ABC News Vilifies Creatine
by Chris Shugart
The media is at it, again, doing their best to vilify the dietary-supplement industry and eventually force stricter and stricter government regulation. They won't be happy until all that's left on the shelves is Flintstones Complete.
This time, the evil culprit is creatine.
ABC just did a piece on 13 high school football players who were admitted to the hospital for compartment syndrome, a condition where swelling muscles are compressed by the fascia, begin to deteriorate, and emit toxins into the blood.
"Doctors are investigating whether muscle-building supplements like creatine, common among high school athletes, helped lead to this," the report stated. It ended with a warning to parents about the "possible dangers" of unregulated supplements. "Compartment syndrome is often linked to creatine," the accompanying text on the ABC News website said.
Ah, you can just hear the lamentations of the uninformed now, can't you?
"Creatine is a dangerous, steroid-like supplement! Remember when it killed those three wrestlers back in '97?"
The real story? The wrestlers were trying to drop weight, as much 12 pounds in a single day. They were on creatine, but they also wrapped themselves in trash bags or wore rubber suits and exercised until collapsing... in saunas... while restricting fluid intake... and taking diuretics. Their deaths were tragic, but not surprising given those circumstances.
The final ruling by the FDA? Creatine was not a factor in these deaths.
The newspapers, including the New York Times, retracted their alarmist stories, but the damage had been done. Creatine was, forever after, "dangerous" in the minds of the lay public and the media. As Winston Churchill once said, a lie gets halfway around the world before the truth has a chance to get its pants on.
And now it's happening again. And once again, they have the facts dead wrong.
The Facts
1. First off, according to ABC's own story, "...the players who were stricken with the symptoms said they hadn't taken any supplements." That didn't stop ABC from making the allegation and showing the same stock footage of creatine it used in 1997. One newspaper report did ominously say that some of the athletes "admitted" to drinking protein shakes. (Luckily, no one's kidneys imploded.)
2. The players, under the direction of new coach, Jeff Kearin, were involved in "immersion camp" — a period of intense practice where athletes stay overnight at the school. Some of the training involved exercising in a 115 degree wrestling room. (Sound familiar?) Water bottles were not made readily available, but athletes reportedly "had access" to water.
3. Creatine isn't "often linked" with compartment syndrome. Here's the full story: There were a couple of papers published years ago by a researcher named Pottinger that made the association. These papers were criticized due to methodological concerns, and Pottingger ended up leaving the university, reportedly due to these worries.
However, The American College of Sports Medicine (ACSM) picked up on these questionable studies and made them part of their recommendations.

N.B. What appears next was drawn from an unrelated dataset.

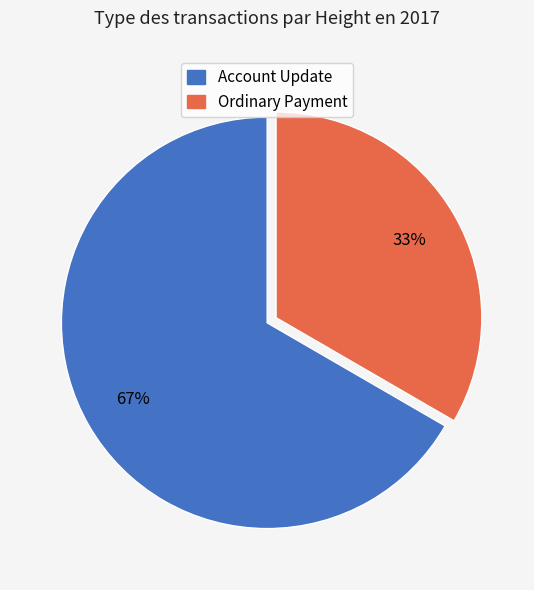

Which slice represents more than half of the pie?

Account Update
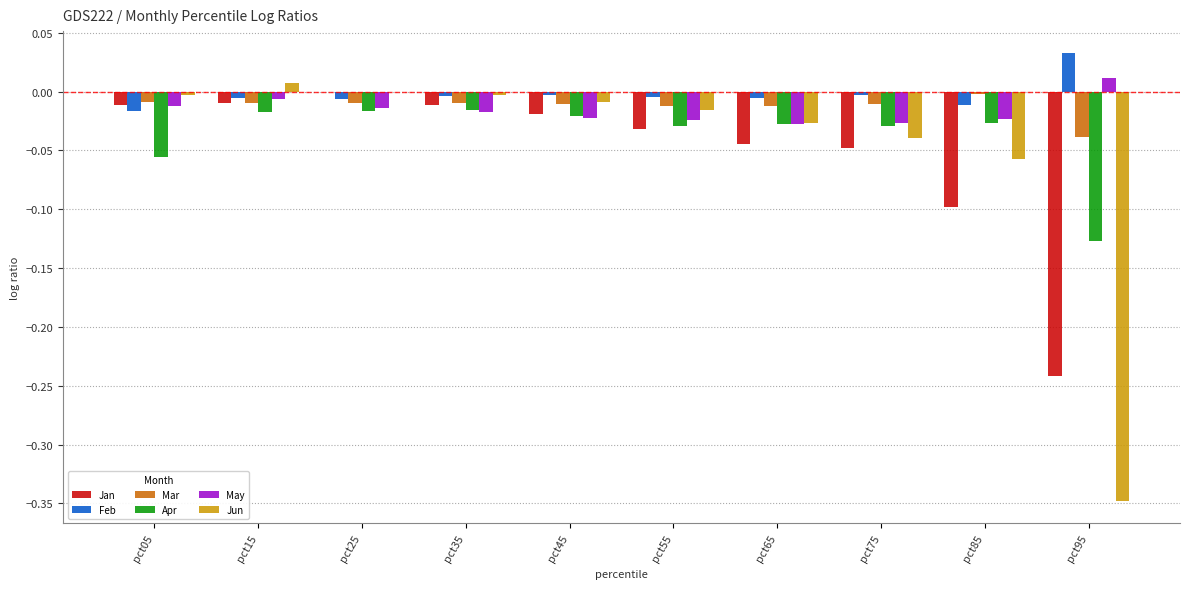

What is the total value across all series at pct95?

-0.7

Follow-up papers out of UCONN found:
"A high dose of CrM supplementation during exercise periods of increased thermal stress showed a mild to moderate trend toward increased ACP measures in dehydrated males. However, our results do not support the American College of Sports Medicine's recommendation, because no associated symptoms of anterior compartment syndrome were seen. The differences were minimal, and the increased pressures readily equalized after intermittent exercise."
In other words, one guy thought creatine might have something to do with compartment syndrome. He was wrong and this turned out not to be the case according to follow-up papers. But like the wrestlers who "died of creatine" the misinformation was released and word spread.
Richard Kreider, PhD, who has researched creatine since 1993, comments:
"Isn't it interesting how people always speculate that a supplement is the problem when they miss the obvious: overtraining in hot and humid environments? Train kids in a 115 degree room so they dehydrate during an 'immersion camp' where they no doubt were training excessively (raising CK levels) all day long for several days leading to more dehydration, and the problem is creatine?
"Many studies have been done (since the early 1990's) that show creatine does not cause dehydration. If anything, creatine promotes hyperhydration — whole body fluid retention — leading to less thermogregulatory stress during intense exercise in the heat.
"It would be nice if coaches (and the media) didn't blame their poor and potentially dangerous coaching and training methods on a supplement like creatine that research has own to be safe and effective in a number of populations for years."
Final Thoughts
Creatine has been used extensively by athletes since the early 1990's and Olympic athletes since the 1960's. After years of being studied (creatine is in fact the most studied sports supplement in history), are we to believe that it suddenly has an adverse side effect, and that this side effect mysteriously manifested at the same time in 13 high school footballers who happened to be practicing together?
The superintendent of the school, Maryalice Russell, said she didn't believe the problems were caused by the type of workouts the players were doing during the immersion camp. Of course she didn't. That might lead to accusations of staff incompetence. There could be lawsuits.
Better to point the finger at a supplement, even if it has never been shown to cause this effect, even if the players say they weren't even taking it.